Lately I’ve been feeling a little couped up in Paris. While that may sound strange since I am, afterall, living in an amazing city, I know that I am only a short (and cheap!) train ride away from visiting another country. The itch to travel has definitely found its way under my skin, and the only thing that would satisfy it was a weekend trip to Brussels, Belgium. I left with two of my friends in my program bright and early Saturday morning on a four hour bus ride to Brussels. We slept most of the way there, so the early departure wasn’t too bad. One thing that surprised me on the ride there was how much France’s Northern countryside looks like the Midwest back in the U.S. All I could see were flat plains, highways, and a few small towns. It made me a little nostalgic for home, but that feeling was immediately dismissed when we arrived in Brussels.

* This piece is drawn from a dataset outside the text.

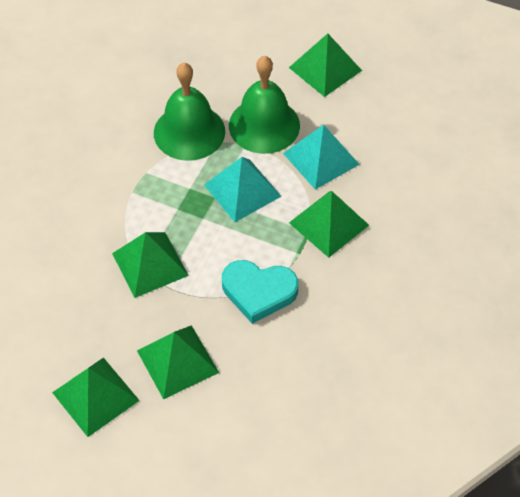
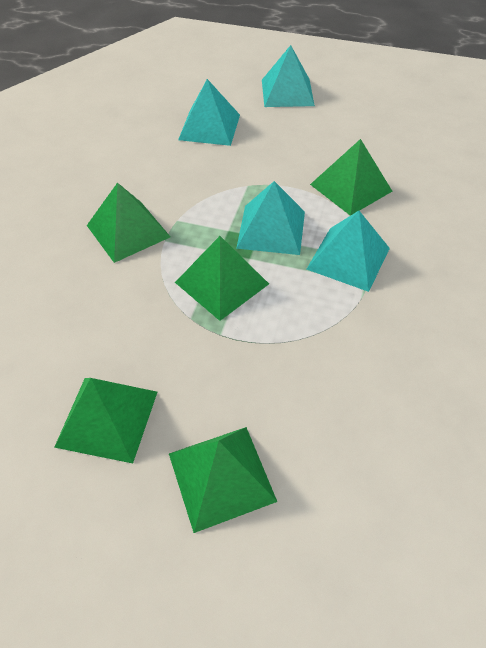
green bell: [154,63,225,161] [229,56,300,154] = 2 -> none = 0
turquoise heart: [222,260,298,324] = 1 -> none = 0
turquoise pyramid: [204,157,282,222] [283,125,360,190] = 2 -> [178,79,240,146] [236,181,305,255] [262,45,315,107] [307,211,390,292] = 4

At first, I thought downtown Brussels looked a heck of a lot like Paris. After taking a closer look, I started noticing the differences between the two cities. While French is the official language of France, Belgium has three official langauges: French, German, and Dutch. The difference was mostly notable on the store and street signs around the city, as most of them had a French and Dutch translation. Another major difference between Paris and Brussels is the architecture. The buildings in Brussels have an altogether distinct look; many are tall, narrow, and have certain rustic look that is very different from French architecture. The Grand Palace and the Palais Royal were particularly breathtaking, as they are both absolutely huge!
Besides beautiful buildings, another thing Brussels has plenty of is museums. I arrived on a particularly great day to see them; that night there was an event called Museum Night Fever where you could hop on a shuttle bus and go to 23 museums around the city just for 12 euros. The museums were open from 7:00 p.m. to 1:00 a.m., and there was even an after party from 1:00 to 6:00 a.m. While my friends and I planned on going to a few museums, we ended up only going to the Museum of Natural Sciences and then straight to our hostel where I practically collapsed from exhaustion. Sight seeing can really take a toll on your body!

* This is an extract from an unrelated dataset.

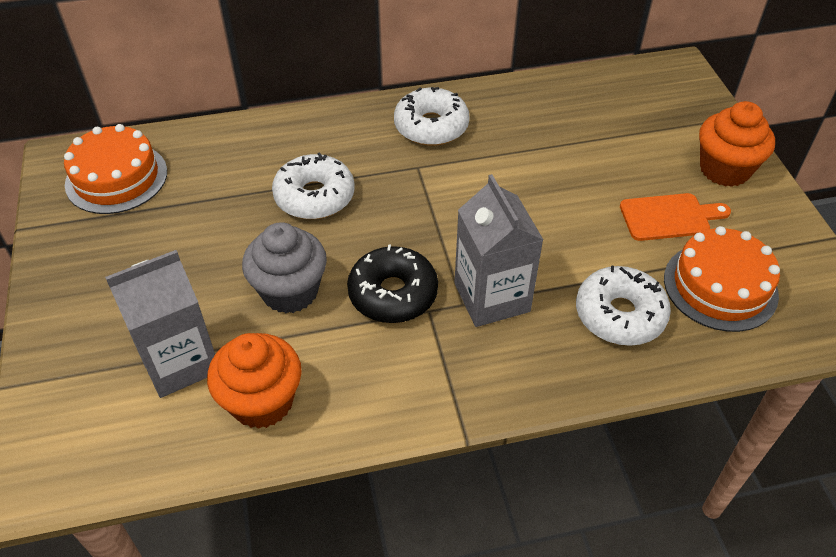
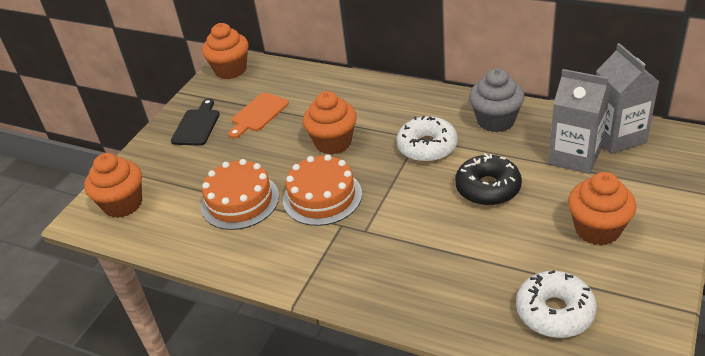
black cutting board: none = 0 -> [171,98,220,146] = 1
orange cupcake: [207,333,302,429] [699,101,775,187] = 2 -> [84,153,142,218] [202,23,249,79] [303,91,357,155] [568,172,636,246] = 4
white donut: [272,152,355,219] [394,87,470,146] [576,265,671,346] = 3 -> [397,116,458,162] [516,270,597,338] = 2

The one thing that I absolutely loved about Brussels was the food. Belgium is known for being the birth place of waffles, fries, and Godiva chocolate, and you can definitely tell this from the amount of food vendors in the touristy areas. Everywhere you turn, there is another waffle vendor or a chocolate shop. I personally love waffles and chocolate, so I knew that I would have a great time in Brussels as soon as I arrived. The waffles tasted like pure heaven. While I love a good Belgian waffle in the U.S., nothing could compare to the freshly made waffles that I ate here. One was stuffed with choclate, and the other was piled high with strawberries, bananas, whipped cream, and chocolate sauce. Needless to say, that last waffle held my appetite over for a good amount of the day.

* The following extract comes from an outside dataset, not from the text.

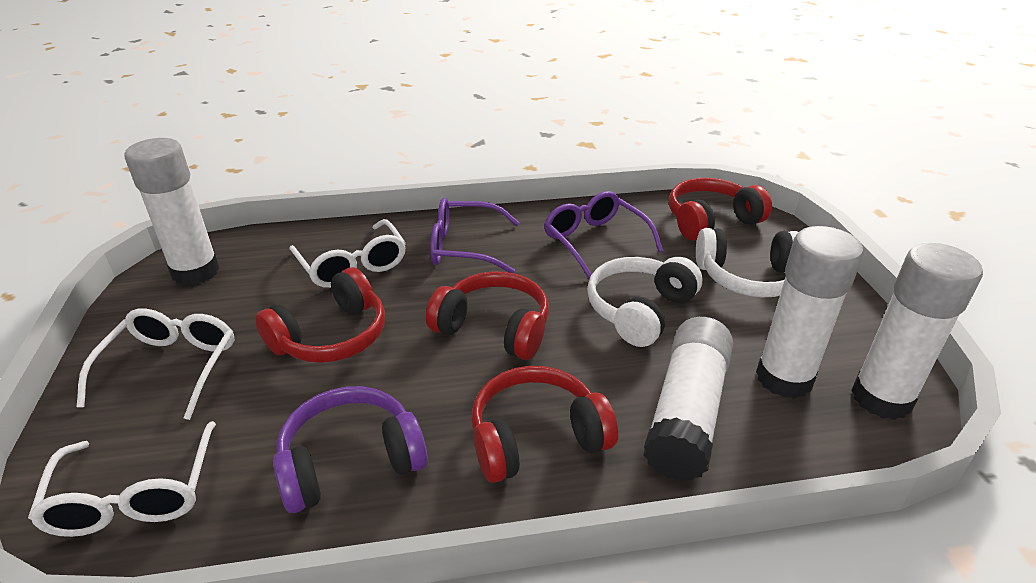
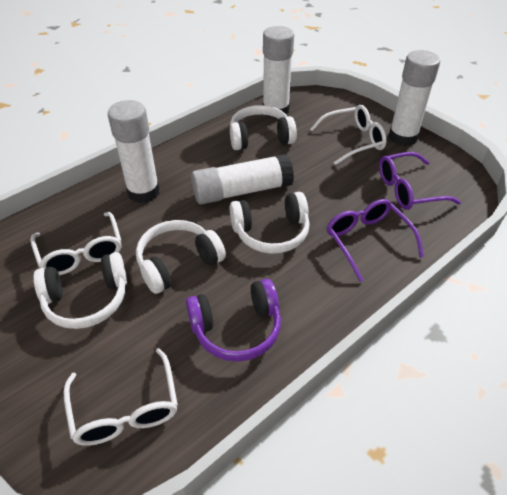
red headphones: [255,267,385,363] [426,272,549,360] [471,366,618,483] [669,178,772,241] = 4 -> none = 0
white headphones: [587,257,702,347] [696,228,798,298] = 2 -> [33,252,127,329] [136,220,226,294] [230,105,297,150] [230,192,310,254] = 4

Overall, I had a great time in Brussels. It was nice being able to speak French in another country and not worrying about how I was going to communicate with people. We’ll see how that goes when I travel to Italy during spring break! At the end of the weekend, I was grateful to come back to Paris, to not have to look a map 24/7 to know where I am, and to see a few familiar faces. After being outside of France for the first time, I think Paris is really starting to grow on me.